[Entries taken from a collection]
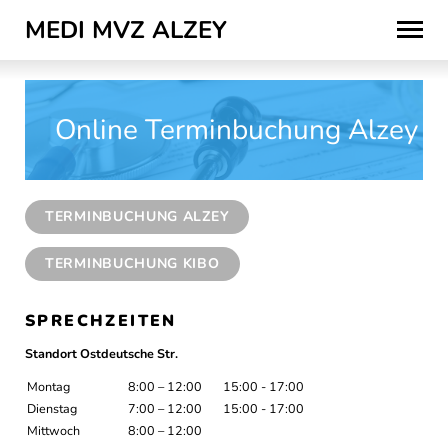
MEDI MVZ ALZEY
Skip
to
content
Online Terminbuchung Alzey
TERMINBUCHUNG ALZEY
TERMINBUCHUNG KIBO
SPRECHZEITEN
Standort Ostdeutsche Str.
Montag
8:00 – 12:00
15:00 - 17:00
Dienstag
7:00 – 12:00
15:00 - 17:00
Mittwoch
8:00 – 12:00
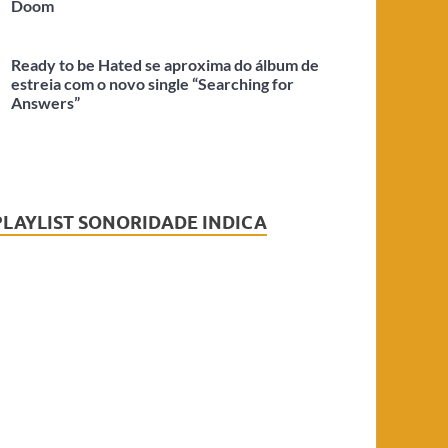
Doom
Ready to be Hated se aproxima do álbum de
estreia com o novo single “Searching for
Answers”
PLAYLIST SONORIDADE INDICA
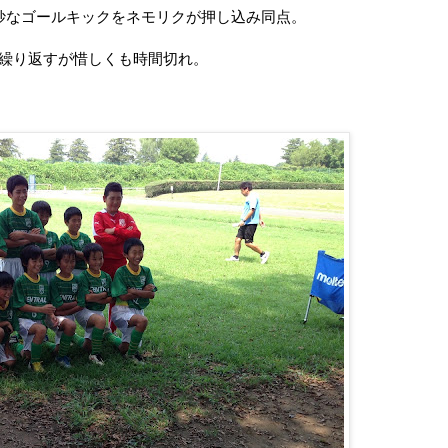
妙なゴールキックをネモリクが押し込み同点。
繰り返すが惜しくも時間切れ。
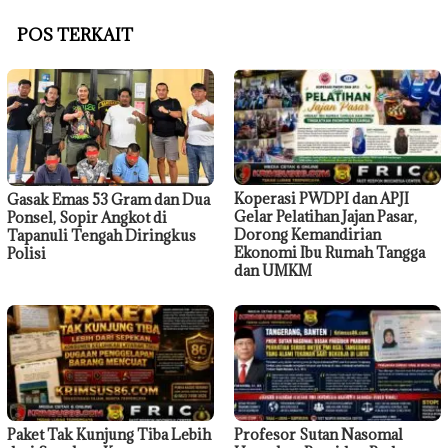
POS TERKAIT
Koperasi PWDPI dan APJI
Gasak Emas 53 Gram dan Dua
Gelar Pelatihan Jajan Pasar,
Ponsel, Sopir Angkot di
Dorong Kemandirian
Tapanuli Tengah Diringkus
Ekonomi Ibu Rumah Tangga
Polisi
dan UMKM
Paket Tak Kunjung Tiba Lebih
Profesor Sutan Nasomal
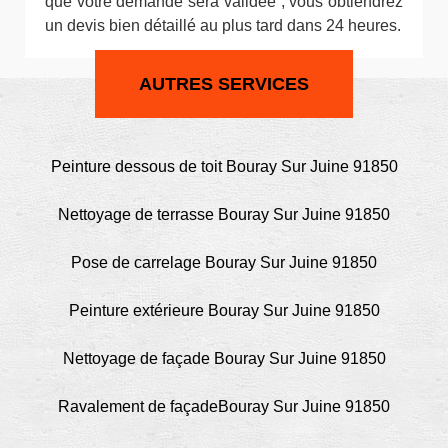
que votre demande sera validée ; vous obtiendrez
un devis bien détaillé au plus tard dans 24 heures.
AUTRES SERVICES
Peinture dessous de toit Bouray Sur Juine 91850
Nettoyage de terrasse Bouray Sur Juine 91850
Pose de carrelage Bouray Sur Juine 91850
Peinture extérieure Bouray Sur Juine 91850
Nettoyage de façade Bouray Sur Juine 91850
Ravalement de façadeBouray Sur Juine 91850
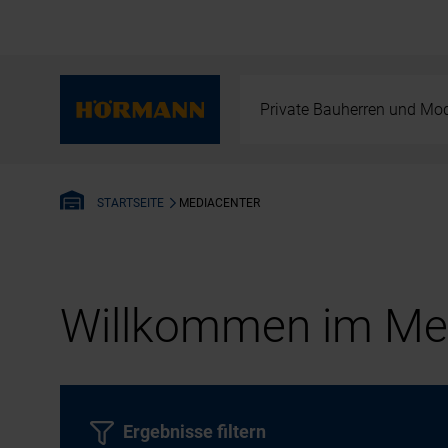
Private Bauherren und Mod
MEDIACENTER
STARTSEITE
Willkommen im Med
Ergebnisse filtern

YOUR TASK
Go through the data above and tally every line that includes "Nettoyage". State only the total.

RESULT FOR THIS EXERCISE
2